• Document section:
◆ ◆ ◆ ◆ ◆ ◆ ◆

In this archive are two files - `tweet.py` and `tweet.patch` - that require a
little explanation. I did not need the full functionality of [twython-tools](https://github.com/adversary-org/twython-tools),
and in fact, had a bit of a problem getting it working properly. Further, the
functionality I *did* want - posting an image to Twitter - was always
*interactive* when I wanted to enter the file on the command line.

So I (thank you Apache2 license) ripped out the authentication portions and
hardcoded them, ripped out all the interactive bits, and remade the Twython-tools
program `tweet-full.py` into `tweet.py`.

If you wish to see the difference, `tweet.patch` is included for you to verify
my changes to the code.

You must register a [Twitter application](https://apps.twitter.com) and get
**user** API codes and type them manually into `tweet.py`.

◆ ◆ ◆ ◆ ◆ ◆ ◆

• Work task A: Retype the part of the tweet.py notes from "In this archive" up to and including "the command line.".
• Work task B: Extend the tweet.py notes, picking up after their final sentence.
The listing that comes next is separate material with no connection to the tweet.py notes.

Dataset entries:
◆ ◆ ◆ ◆ ◆ ◆ ◆

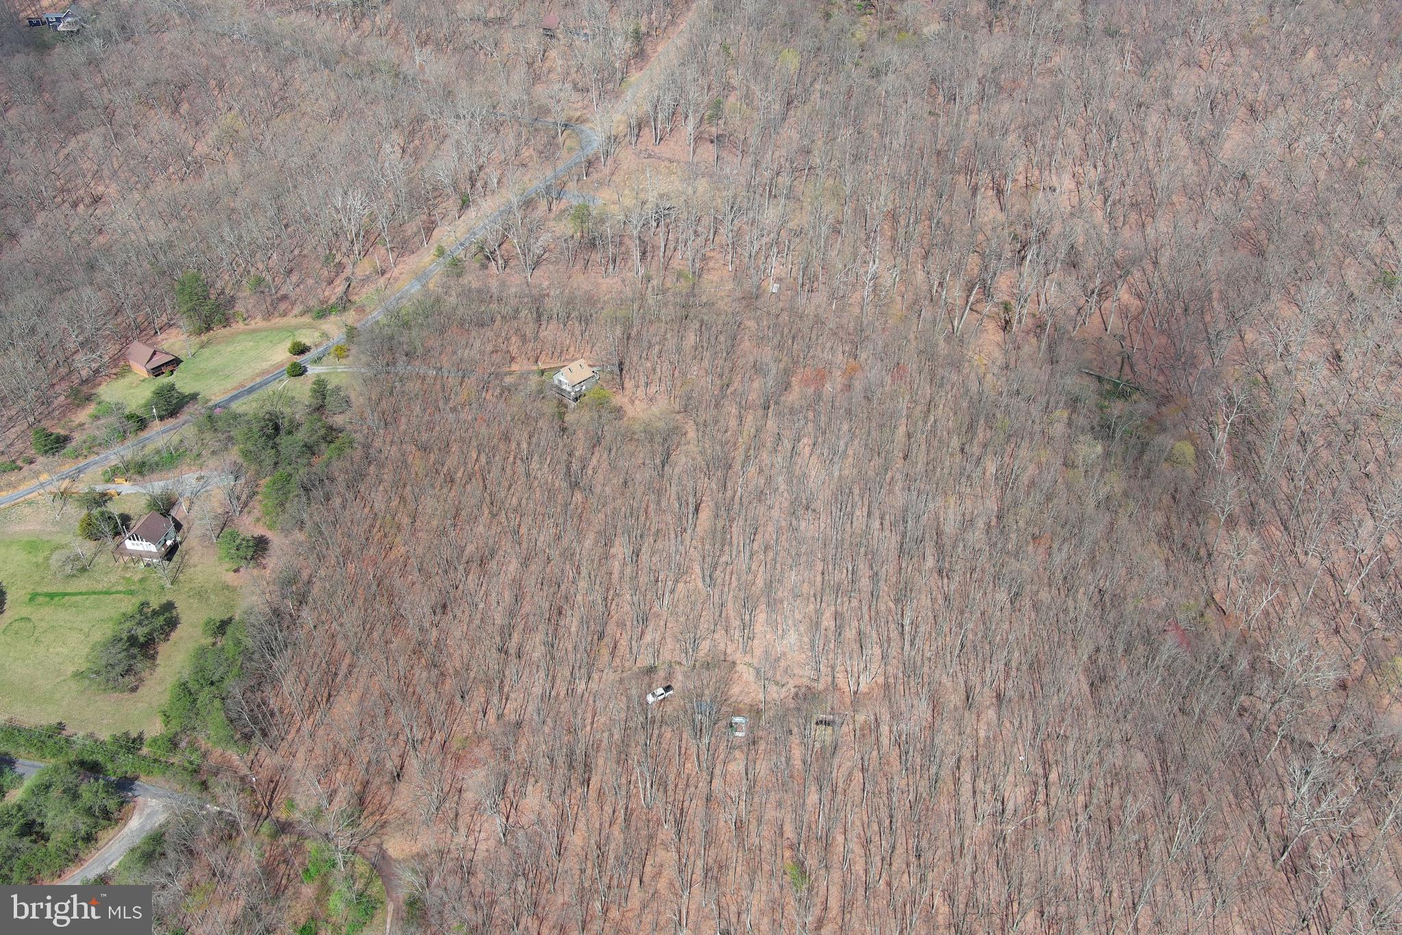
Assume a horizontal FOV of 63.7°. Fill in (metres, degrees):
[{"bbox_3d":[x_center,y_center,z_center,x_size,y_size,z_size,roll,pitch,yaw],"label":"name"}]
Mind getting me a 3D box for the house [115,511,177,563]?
[{"bbox_3d":[-121.440,15.440,247.490,11.220,8.020,9.250,6,37,7],"label":"house"}]

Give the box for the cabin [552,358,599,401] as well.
[{"bbox_3d":[-32.700,-22.520,288.420,8.350,7.570,9.960,27,44,31],"label":"cabin"}]

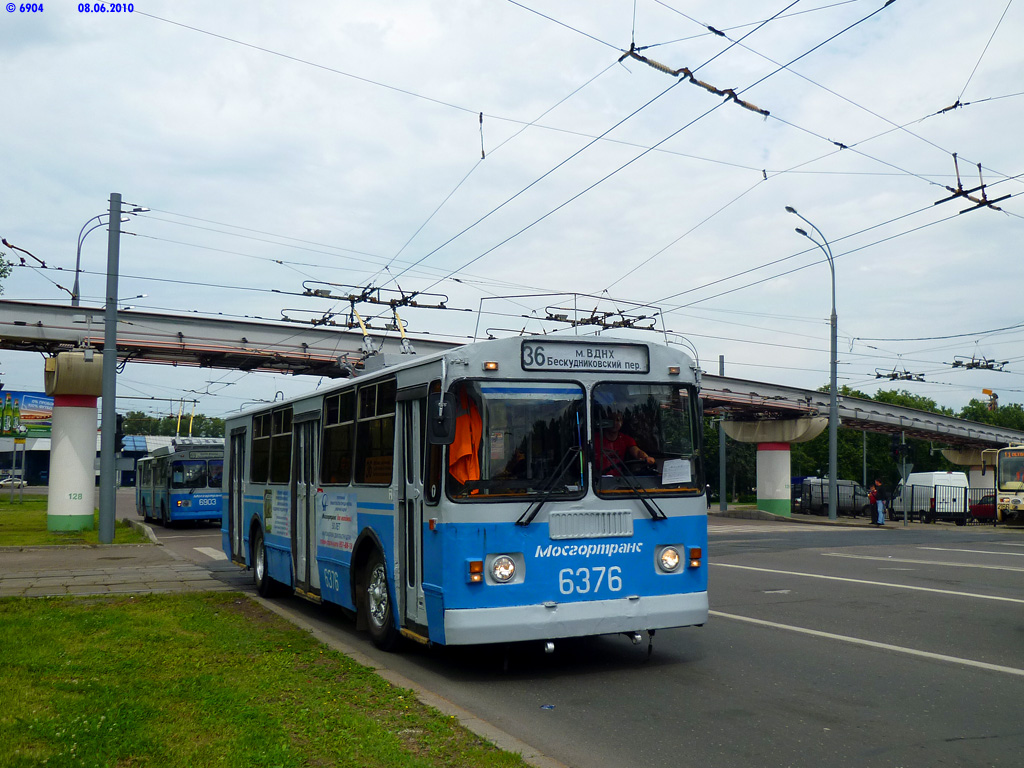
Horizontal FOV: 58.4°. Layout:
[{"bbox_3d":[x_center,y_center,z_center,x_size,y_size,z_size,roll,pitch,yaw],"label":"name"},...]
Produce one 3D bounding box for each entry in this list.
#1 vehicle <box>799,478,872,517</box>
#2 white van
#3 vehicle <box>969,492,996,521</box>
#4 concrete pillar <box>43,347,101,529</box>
[{"bbox_3d":[19.113,6.521,52.883,4.800,2.050,1.920,1,-6,-8],"label":"vehicle"},{"bbox_3d":[20.594,5.716,46.192,1.970,2.500,4.900,1,-6,-9],"label":"white van"},{"bbox_3d":[24.003,6.232,46.076,1.660,1.440,4.000,1,-6,-9],"label":"vehicle"},{"bbox_3d":[-14.190,1.976,29.786,1.550,5.450,4.500,4,-7,-32],"label":"concrete pillar"}]

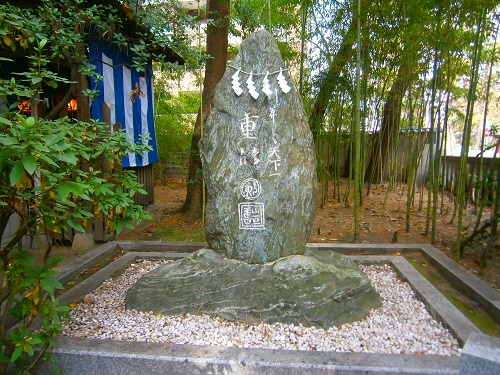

◆ ◆ ◆ ◆ ◆ ◆ ◆

• Result A:
In this archive are two files - `tweet.py` and `tweet.patch` - that require a
little explanation. I did not need the full functionality of [twython-tools](https://github.com/adversary-org/twython-tools),
and in fact, had a bit of a problem getting it working properly. Further, the
functionality I *did* want - posting an image to Twitter - was always
*interactive* when I wanted to enter the file on the command line.

• Result B:
`APP_KEY = ""`
`APP_SECRET = ""`
`OAUTH_TOKEN = ""`
`OAUTH_TOKEN_SECRET = ""`

Place the location of the binary into `agaetr.ini`.

## 6. Feeds Setup

Information about your feeds goes into `agaetr.ini`. Each feed is marked by a
header line `[Feed#]` with a different number for each feed.

If a feed is being preprocessed (see below) or you have the RSS as an
XML file, you can put the filename directly into `agaetr.ini`. The options
are explained in [Feed Options](#8-feed-options) below.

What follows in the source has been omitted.